Using our automated exposure estimation system, we were able to create a much broader range of exposure profiles by creating 1,000 JEMs and subsequently preparing 1,000 datasets for the analysis of the association between butadiene ppm-years and leukemia. The resulting set of RRs portrayed a probability distribution of the estimated RR of the butadiene-leukemia association. These uncertainty analyses assessed the global impact of uncertainty due to exposure estimation on the butadieneleukemia association. The approach entailed manipulation of estimated exposure by using JEMs consisting of exposure values that corresponded to randomly selected percentiles of the approximate probability distribution of plant-, work area/job group- and year-specific butadiene ppm.

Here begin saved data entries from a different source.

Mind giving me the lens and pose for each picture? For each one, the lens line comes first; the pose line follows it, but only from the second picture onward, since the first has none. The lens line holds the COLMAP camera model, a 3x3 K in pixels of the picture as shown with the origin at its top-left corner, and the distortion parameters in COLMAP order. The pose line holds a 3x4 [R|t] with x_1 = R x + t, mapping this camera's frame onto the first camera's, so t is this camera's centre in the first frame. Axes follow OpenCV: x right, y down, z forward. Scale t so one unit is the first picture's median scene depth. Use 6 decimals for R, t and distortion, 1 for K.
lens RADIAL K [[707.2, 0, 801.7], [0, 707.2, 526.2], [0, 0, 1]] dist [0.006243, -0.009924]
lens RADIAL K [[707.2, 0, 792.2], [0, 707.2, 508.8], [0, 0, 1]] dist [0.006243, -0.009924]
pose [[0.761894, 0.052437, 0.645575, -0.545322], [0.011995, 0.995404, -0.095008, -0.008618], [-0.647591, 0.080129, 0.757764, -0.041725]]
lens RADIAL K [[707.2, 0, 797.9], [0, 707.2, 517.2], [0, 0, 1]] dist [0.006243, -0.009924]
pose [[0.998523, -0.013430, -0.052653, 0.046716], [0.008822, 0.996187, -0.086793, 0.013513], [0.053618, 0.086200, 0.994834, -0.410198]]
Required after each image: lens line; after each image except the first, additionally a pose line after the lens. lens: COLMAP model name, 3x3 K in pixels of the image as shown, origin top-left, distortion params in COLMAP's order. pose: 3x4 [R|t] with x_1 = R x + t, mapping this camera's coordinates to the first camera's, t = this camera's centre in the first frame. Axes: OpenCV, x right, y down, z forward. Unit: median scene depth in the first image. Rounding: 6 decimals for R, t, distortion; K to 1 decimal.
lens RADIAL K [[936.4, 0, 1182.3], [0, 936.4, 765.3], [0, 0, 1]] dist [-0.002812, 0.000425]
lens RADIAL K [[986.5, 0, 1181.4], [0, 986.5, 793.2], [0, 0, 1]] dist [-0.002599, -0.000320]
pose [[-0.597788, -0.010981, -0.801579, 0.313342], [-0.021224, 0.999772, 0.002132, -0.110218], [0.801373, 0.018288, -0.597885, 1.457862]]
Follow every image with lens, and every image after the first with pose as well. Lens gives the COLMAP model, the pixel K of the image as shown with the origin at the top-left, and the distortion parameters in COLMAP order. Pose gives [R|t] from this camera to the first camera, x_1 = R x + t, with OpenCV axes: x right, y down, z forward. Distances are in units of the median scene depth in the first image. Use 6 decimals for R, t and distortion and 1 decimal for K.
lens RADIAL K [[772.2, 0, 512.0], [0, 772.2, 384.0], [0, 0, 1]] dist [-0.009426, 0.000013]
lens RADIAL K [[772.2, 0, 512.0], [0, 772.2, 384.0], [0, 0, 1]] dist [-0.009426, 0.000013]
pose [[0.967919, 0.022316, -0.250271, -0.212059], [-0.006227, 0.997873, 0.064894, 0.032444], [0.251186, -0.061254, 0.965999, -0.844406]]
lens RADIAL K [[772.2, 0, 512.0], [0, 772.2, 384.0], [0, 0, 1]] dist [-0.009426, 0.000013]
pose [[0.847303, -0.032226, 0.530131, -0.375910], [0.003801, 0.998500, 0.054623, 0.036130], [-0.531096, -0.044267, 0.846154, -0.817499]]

This approach was limited in that we were not able to identify particular assumptions (i.e., wind speed, distance of operator from point source of emission, probability of operator standing directly in the emission plume, exposure frequency and duration) that contributed the greatest amount of uncertainty to butadiene exposure estimation. We were also limited to selecting percentile values of butadiene ppm from year-specific approximate probability distributions of exposure estimates for well-defined primary work area/job groups. Butadiene estimates for the less well-defined secondary job groups were, in turn, computed after the percentile estimates were selected for primary work area/job groups. Therefore, this analysis directly quantifies only the variability in the butadiene-leukemia association due to uncertainty in the estimation of butadiene in primary work area/job groups.
This uncertainty analysis was designed to provide insight into the impact of limitations due to exposure estimation procedures, but was carried out only for butadiene ppm-years and leukemia. We estimated exposure for two additional agents in our synthetic rubber workers study, styrene and sodium dimethyldithiocarbamate (DMDTC). Additional analyses could use the same techniques outlined above to investigate the effect on leukemia mortality of uncertainty in styrene and DMDTC exposure estimation.
While additional investigations of the effect of uncertainty in our exposure estimation procedures could be performed, this exercise was a unique approach that displayed the possible distortion of the association observed in our main analysis between cumulative exposure to butadiene and leukemia.
Few occupational and environmental epidemiologic studies have made an effort to quantify the amount of systematic error introduced when using quantitative exposure estimates. This exercise is an example of how uncertainty analyses can be used to investigate and support an observed measure of effect when occupational exposure estimates are employed in the absence of direct exposure measurements.